Na UE, a Diretiva das Energias Renováveis e a Lei das Remoções de Carbono promovem a BECCS. Os decisores políticos também já estão a passar cheques, incluindo (até agora) 180 milhões de euros em financiamento público para a central de Estocolmo Exergi, na Suécia, que promete remover 7 milhões de toneladas de CO2 em dez anos.
Isto equivale a quase 26 euros por tonelada de CO2 removida, mas é apenas uma pequena fração dos mais de 15 mil milhões de euros por ano que a UE atribui atualmente em subsídios à bioenergia.
Os números acumulam-se realmente quando se considera que a modelação climática da UE está a contar com cerca de 250 milhões de toneladas de remoções de CO2 por ano até 2050 (cerca de tanto CO2 como o emitido por metade dos automóveis na UE).
No entanto, em nenhum momento desta orgia de desejos e cheques, a UE efetuou qualquer avaliação crítica sobre a possibilidade de o BECCS proporcionar qualquer benefício climático - parece ser uma afirmação simplesmente tomada por fé.
No Reino Unido, a história é muito semelhante. Apesar de os cientistas e as ONG terem bombardeado o governo com provas de que a queima de árvores está a aumentar a poluição por carbono e a prejudicar as florestas; apesar de um estudo encomendado pelo governo demonstrar o mesmo, o governo do Reino Unido publicou uma Estratégia para a Biomassa que aposta na biomassa e na BECCS.
Em resposta, dado o fracasso do governo em avaliar se a biomassa e o BECCS podem realmente contribuir para a ação climática, apresentámos um processo legal para os obrigar a voltar à prancheta de desenho. Perguntamo-nos se não será altura de apresentar um caso semelhante na UE.
"Lavagem verde" em grande escala a nível estatal
Os decisores políticos não compreendem a ciência por detrás da biomassa e do BECCS, e deixam-se facilmente levar pelas promessas da indústria da biomassa de soluções climáticas milagrosas.
Tanto a UE como o Reino Unido foram avisados por inúmeros peritos independentes, pelo IPCC e pelos seus próprios consultores científicos que a queima de florestas para combustível não é "neutra em termos de carbono" e que o BECCS alimentado por biomassa florestal não produzirá emissões negativas.

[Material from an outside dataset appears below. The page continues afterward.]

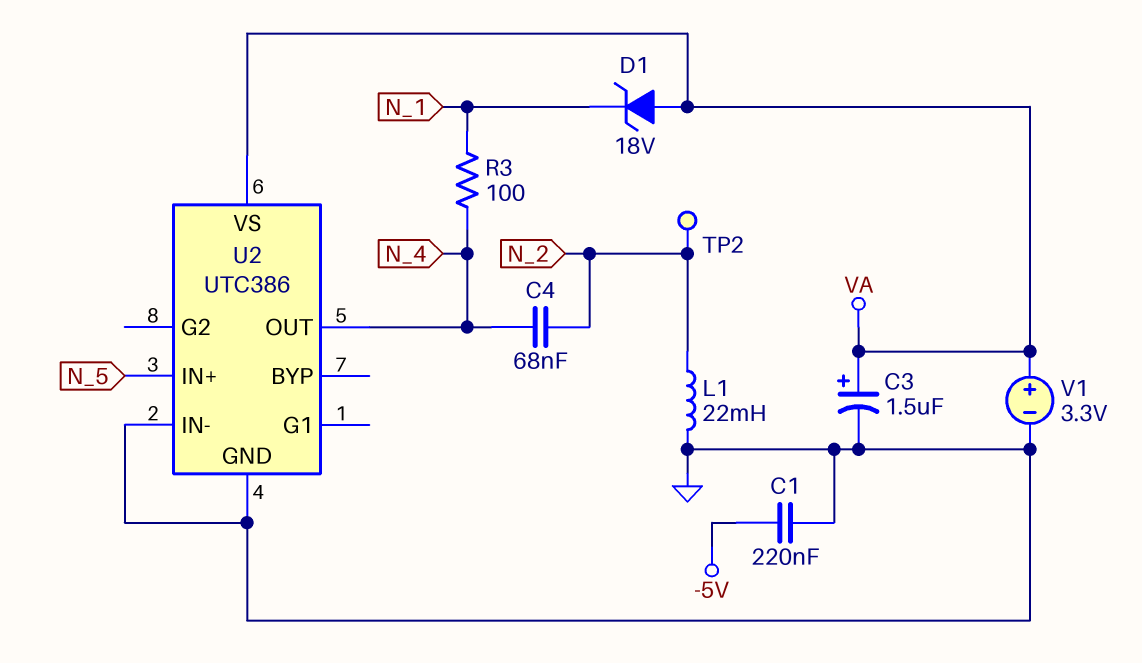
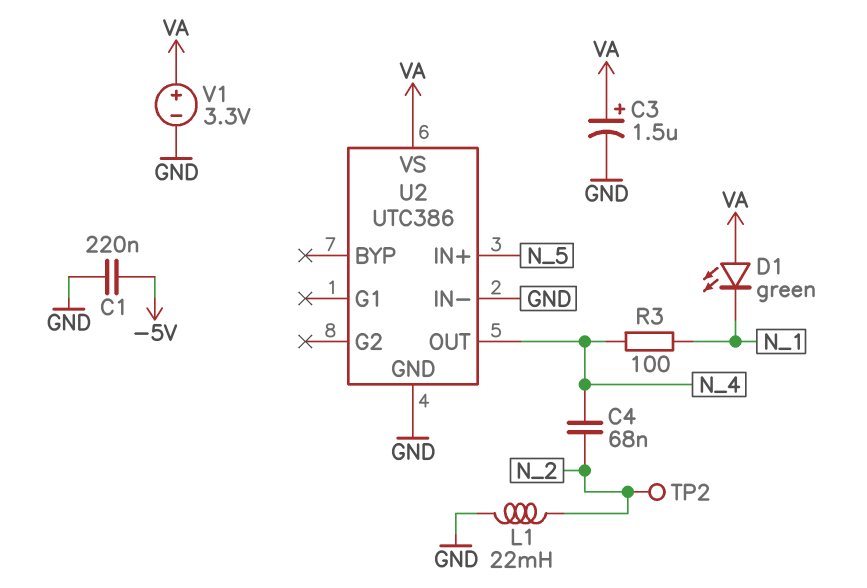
D1: zener 18V (A VA, K N_1) -> LED green (A VA, K N_1)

No entanto, a UE e o Reino Unido concedem milhares de milhões em subsídios à bioenergia por ano e estão a preparar pacotes adicionais de financiamento maciço para a BECCS.
É uma "lavagem verde" a nível estatal em grande escala, dizendo ao público que o governo está a reduzir a poluição por carbono com novas tecnologias, ao mesmo tempo que gasta o dinheiro dos contribuintes numa dispendiosa perda de tempo.
Todos nós estamos a começar a ver as consequências da emergência climática. Não temos tempo a perder com soluções que não funcionam.
A tecnologia de captura e armazenamento de carbono pode ter algum papel a desempenhar na redução das emissões, mas não pode e não irá proporcionar as "emissões negativas" que os governos estão a reivindicar e em que confiam.
É tempo de baixar a cortina sobre o desempenho atual da política climática e concentrar-se em soluções reais e baseadas na ciência para reduzir as emissões.
Mary S. Booth é fundadora e diretora da Partnership for Policy Integrity e Elsie Blackshaw-Crosby é advogada-gerente do The Lifescape Project.